_Stored data:_

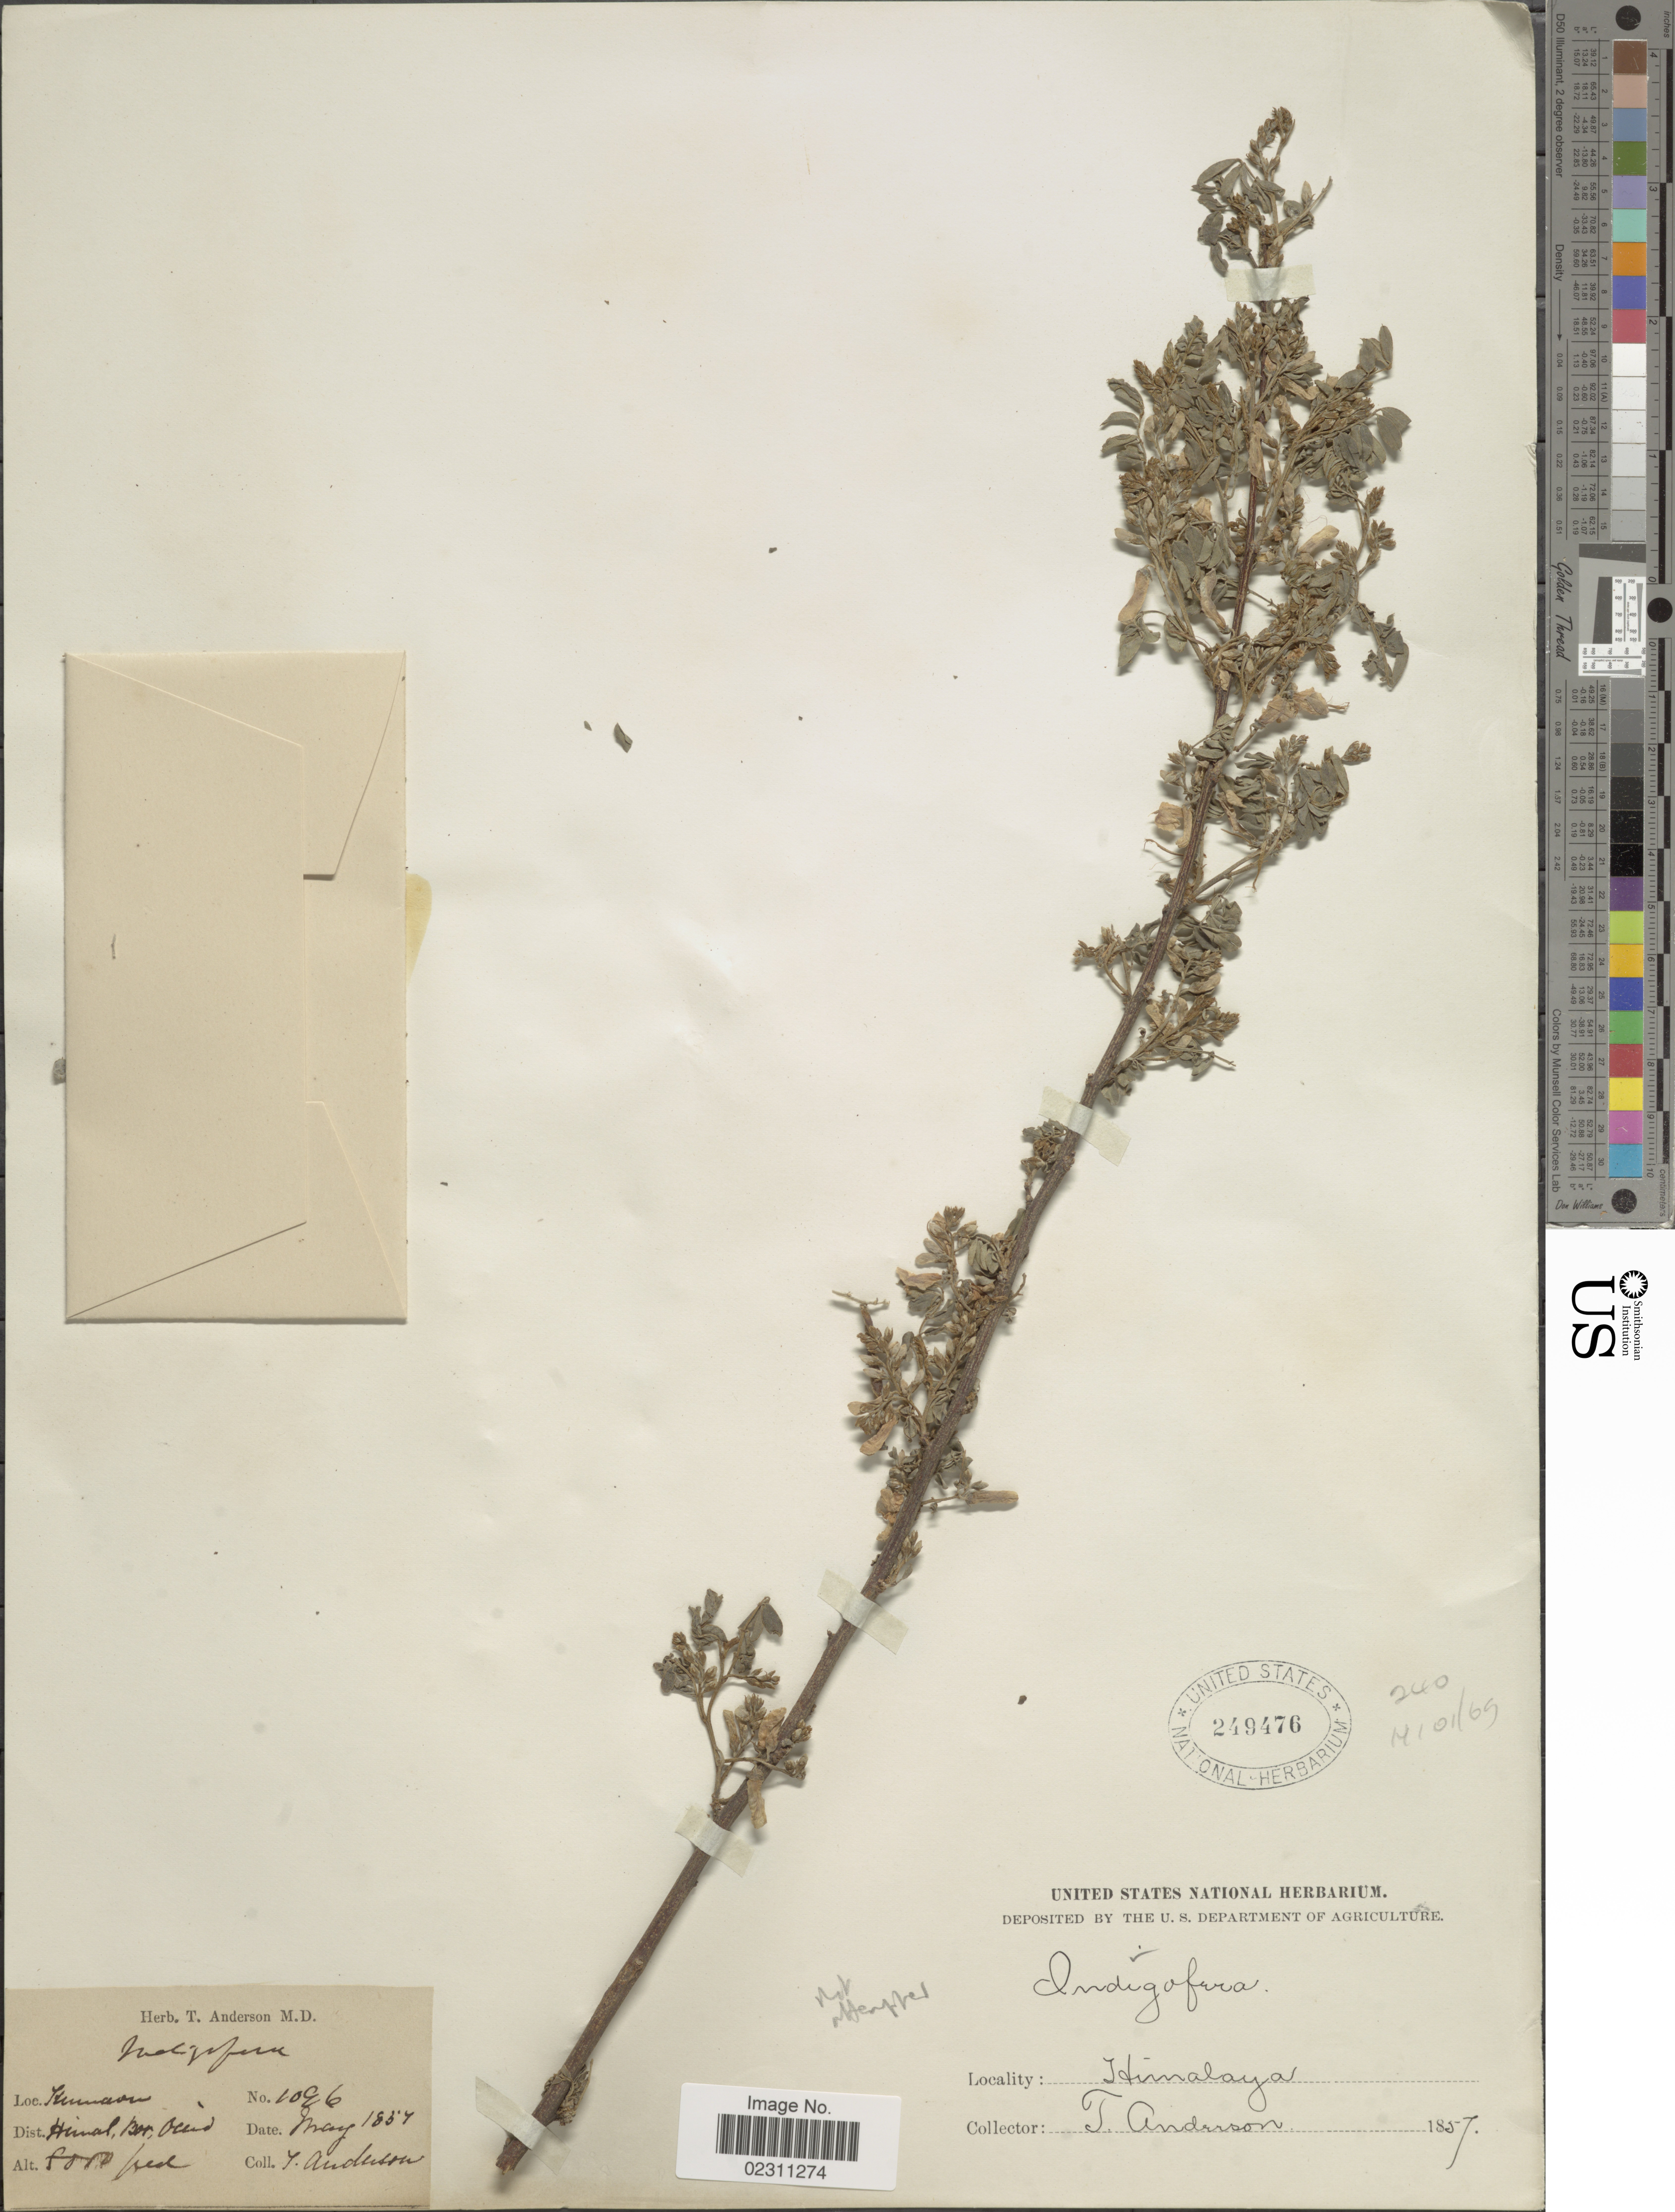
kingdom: Plantae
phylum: Tracheophyta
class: Magnoliopsida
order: Fabales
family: Fabaceae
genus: Indigofera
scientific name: Indigofera sp.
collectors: T. Anderson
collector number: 1096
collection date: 1857-05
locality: Himalaya, Bor. Occid.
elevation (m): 1524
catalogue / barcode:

_WRITTEN TASK:_
Set down, word for word, the text lines of every item above, leaving out the pictures.

_EXERCISE SOLUTION:_
kingdom: Plantae
phylum: Tracheophyta
class: Magnoliopsida
order: Fabales
family: Fabaceae
genus: Indigofera
scientific name: Indigofera sp.
collectors: T. Anderson
collector number: 1096
collection date: 1857-05
locality: Himalaya, Bor. Occid.
elevation (m): 1524
catalogue / barcode:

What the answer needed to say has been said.